NASA says India’s Moon mission made hard landing

New pictures returned from a Nasa spacecraft show the targeted landing site

The U.S. space Agency on Friday said India’s Chandrayaan-2 moon mission’s lunar Lander Vikram had a “hard landing” on the lunar surface on Sept. 7.

NASA said Vikram had a hard landing and the precise location of the spacecraft in the lunar highlands is yet to be determined.

NASA added that it has released images of the scheduled landing site captured by its Lunar Reconnaissance Orbiter.

A successful soft or controlled landing on the Moon’s surface would have made India the fourth country to have done so after the U.S., Russia and China.
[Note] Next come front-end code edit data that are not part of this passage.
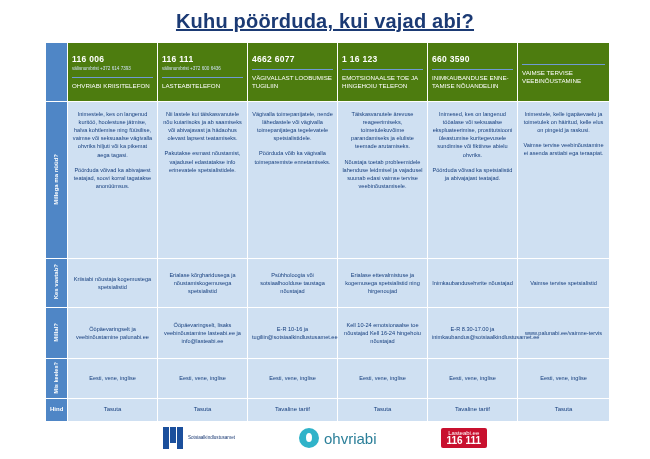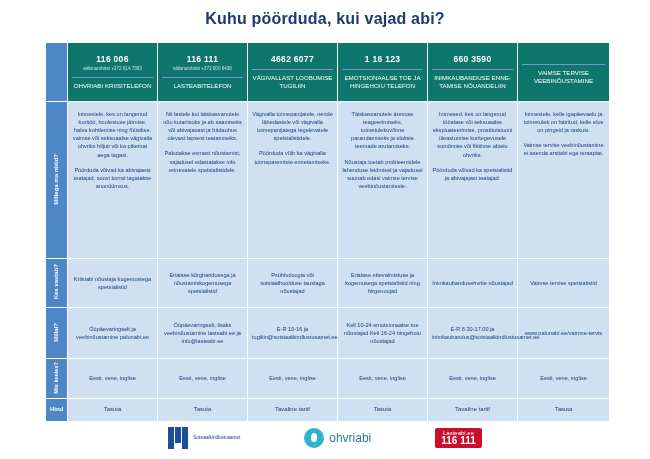--- a/index.html
+++ b/index.html
@@ -14,12 +14,13 @@
 
   .title{
     text-align:center;
-    font-size:16px;
+    font-size:20px;
     font-weight:bold;
     color:#1b3a74;
     letter-spacing:0.2px;
     padding-top:10px;
     padding-bottom:6px;
+    text-decoration:underline;
   }
 
   .table-wrap{

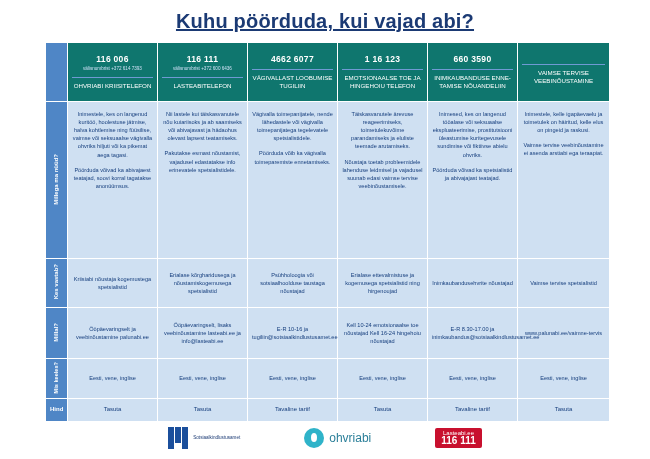--- a/index.html
+++ b/index.html
@@ -61,9 +61,9 @@
 
   
   .hdr{
-    background:#0f766e;
+    background:#4d7c0f;
     color:#ffffff;
-    text-align:center;
+    text-align:left;
     height:52px;
     padding:5px 4px;
     margin-left:9px;

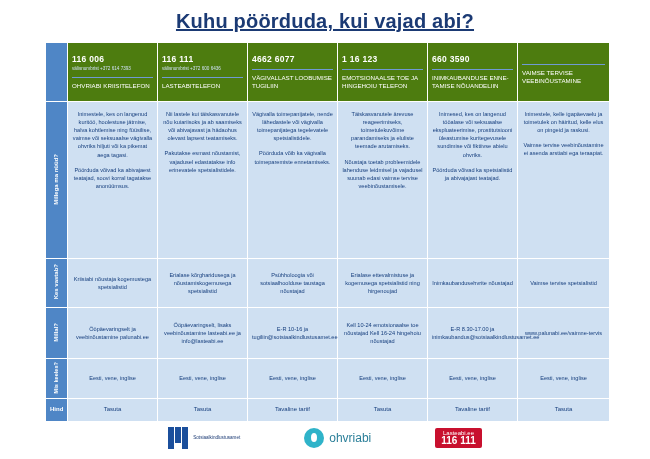--- a/index.html
+++ b/index.html
@@ -136,7 +136,7 @@
     width:6px;height:9px;border-radius:50% 50% 50% 50%;
     background:#ffffff;
   }
-  .logo-ohv .txt{font-size:12px;color:#2b7f99;}
+  .logo-ohv .txt{font-size:15px;color:#2b7f99;}
   .logo-la .box{
     background:#c8102e;color:#ffffff;
     padding:2px 6px;border-radius:2px;

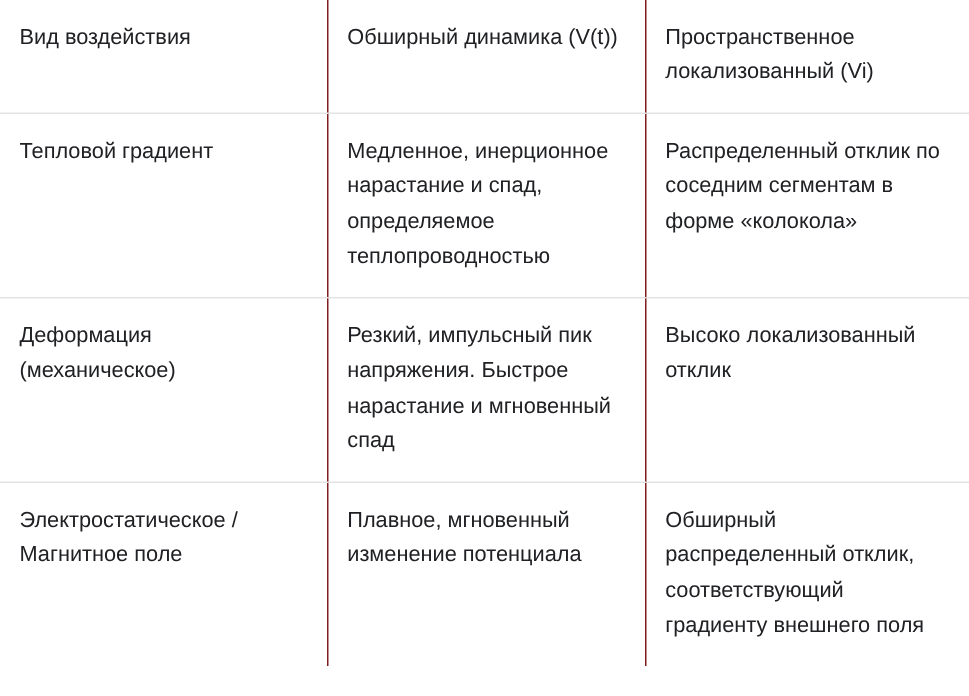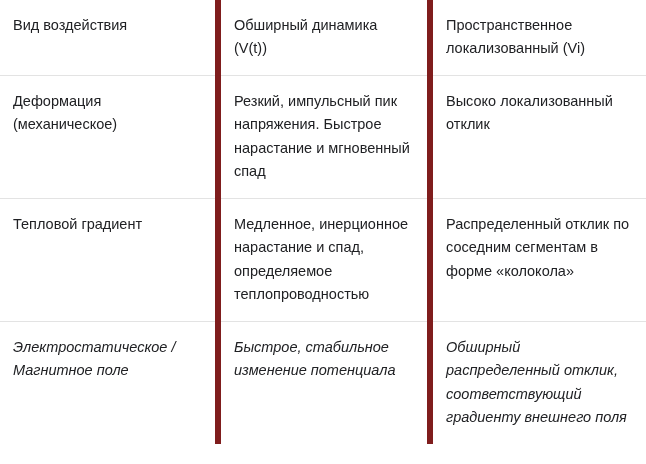--- a/index.html
+++ b/index.html
@@ -33,7 +33,7 @@
     line-height: 1.62;
     padding: 14px 14px 14px 13px;
     border-bottom: 1px solid #e3e3e3;
-    border-right: 6px solid #7f1d1d;
+    border-right: 1px solid #7f1d1d;
     color: #202124;
     word-wrap: break-word;
   }

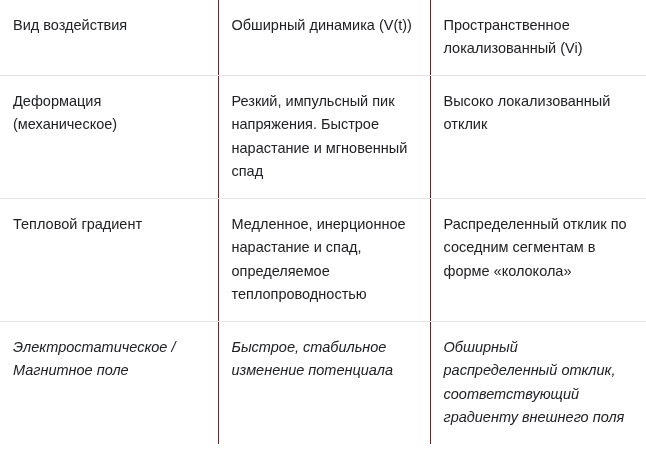--- a/index.html
+++ b/index.html
@@ -72,14 +72,14 @@
     </thead>
     <tbody>
       <tr>
+        <td>Тепловой градиент</td>
+        <td>Медленное, инерционное нарастание и спад, определяемое теплопроводностью</td>
+        <td>Распределенный отклик по соседним сегментам в форме «колокола»</td>
+      </tr>
+      <tr>
         <td>Деформация (механическое)</td>
         <td>Резкий, импульсный пик напряжения. Быстрое нарастание и мгновенный спад</td>
         <td>Высоко локализованный отклик</td>
-      </tr>
-      <tr>
-        <td>Тепловой градиент</td>
-        <td>Медленное, инерционное нарастание и спад, определяемое теплопроводностью</td>
-        <td>Распределенный отклик по соседним сегментам в форме «колокола»</td>
       </tr>
       <tr>
         <td>Электростатическое / Магнитное поле</td>

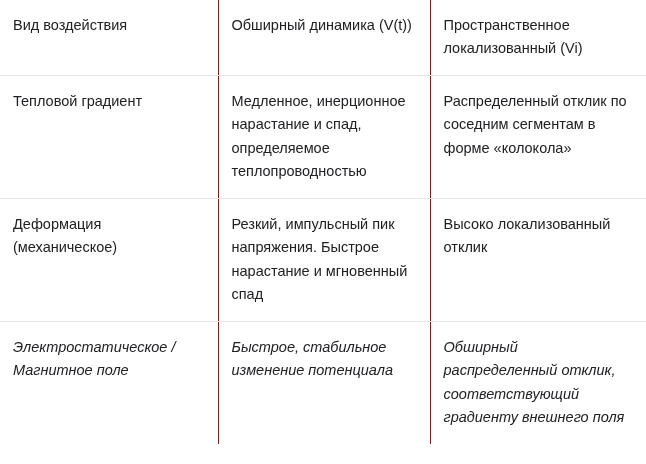--- a/index.html
+++ b/index.html
@@ -43,7 +43,6 @@
   }
   table.comparison-table tr:last-child > td {
     border-bottom: none;
-    font-style: italic;
   }
   col.c1 { width: 218px; }
   col.c2 { width: 212px; }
The two modules were to have carried out experiments in a previously unexplored region of the Moon.

The ground station of the Indian Space Research Organisation (ISRO) in Bengaluru lost contact with the Lander minutes before the scheduled landing.

The NASA orbiter passed over the landing site on Sept. 17.

“It was dusk when the landing area was imaged and thus large shadows covered much of the terrain, it is possible that the Vikram Lander is hiding in a shadow.’’

NASA said it orbiter would try to locate and image the Lander again in October when the lighting would be favourable.

NASA also released new high resolution images of the site where Vikram was to have touched down.

The image was a small patch of smooth plains between two craters in the lunar highland about 600 kilometres from the Moon’s South Pole.

ISRO on Thursday said a national-level committee comprising academicians and ISRO experts were analysing the cause of loss of communications with the Lander.